For 1kg of potatoes, use no more than 300g flour. The exact amount will depend on the quality of your potatoes and how much moisture they retain. I ended up using around 200-250g. Add flour, one spoon at a time.
Work your dough while the potatoes are still hot. The steam will help create the dough without adding any water at all.
Knead the dough as quickly and as little as possible. The more you knead, the harder it becomes. If you let it sit on the counter for too long, it releases moisture and will require additional flour. Move quickly for better results.
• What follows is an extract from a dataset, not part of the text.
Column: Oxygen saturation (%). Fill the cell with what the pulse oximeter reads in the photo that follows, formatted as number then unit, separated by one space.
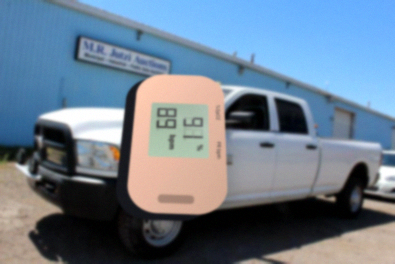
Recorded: 91 %
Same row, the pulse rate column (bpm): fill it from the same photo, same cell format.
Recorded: 89 bpm
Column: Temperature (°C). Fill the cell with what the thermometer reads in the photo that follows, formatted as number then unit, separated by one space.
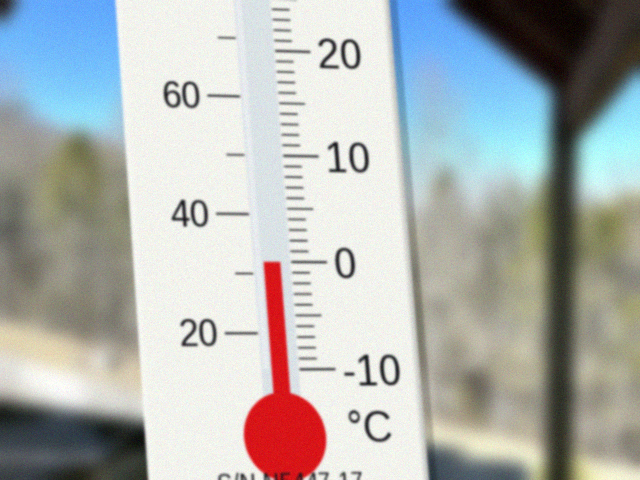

But let's move on to the recipe.
Ingredients (for 4)
1 kg potatoes
300 g flour (preferably 00 flour)
1 tsp salt
2 tbsp instant potato mash (optional, makes them fluffier)
For the tomato sauce:
400 g tomato polpa or finely chopped / grated tomatoes
2 tbsp extra virgin olive oil
2 cloves garlic
1 tsp salt
1 tsp sugar
A few basil leaves
Steam or boil the potatoes, keeping in mind that with steaming they'll absorb less moisture and thus require less flour for the kneading. I boiled mine in this case.
Allow them to cook enough to handle without completely burning your fingers, but not completely. Remove the skins and mash with a fork or, better, with a potato masher until you obtain a homogeneous mash with no lumps. Do this as quickly as you can to prevent the potatoes from cooling off completely.
As you are mashing the potatoes, add the salt, instant potato mash (if using), then start adding the flour one spoon at a time and start kneading.
Knead energetically and quickly with both your hands to form a smooth and very soft ball. It should hold together without crumbling. Dust a little flour on it and cover with a kitchen towel.
Tear a golfball-sized piece of dough and cover the rest. Roll this piece of dough on a floured surface to form a long tubular shape about 2cm thick. Cut the dough into equal sized gnocchi and place on a floured surface.
You can now cook them straight away or, using either a ridged gnocchi board, or the back of a fork, roll each gnocchi over it to impart the typical striped texture.
Bring a large pot of salted water to a boil and plunge your gnocchi in it. They'll only take 1-2 minutes to cook and you'll know they are ready once they come up floating.
Note: If you are not using all the gnocchi straight away, the best way to store them is by freezing them (they stick together easily if you keep them in the fridge). To freeze them, place them on a tray so that they are not touching each other; then place the tray in the freezer for a few hours. Once they are frozen, you can transfer them to a ziplock bag and place them back in the freezer, where they now won't stick to each other.
When you are ready to cook them, drop them in boiling hot water while they are still frozen. IMPORTANT: do not defrost first, and then cook and they'll completely lose their texture if you do so. In the freezer, they'll last for several months.
Now for the tomato sauce:
Heat the olive oil and add the minced garlic, let it brown slightly. Add the tomatoes, season with salt and sugar, add half a glass of water and cook on medium low for about 40 minutes or until the sauce has thickened and the oil separated. Add the fresh basil and switch off the flame.
Throw the cooked gnocchi in the sauce, mix well, then shower with a generous amount of grated cheese.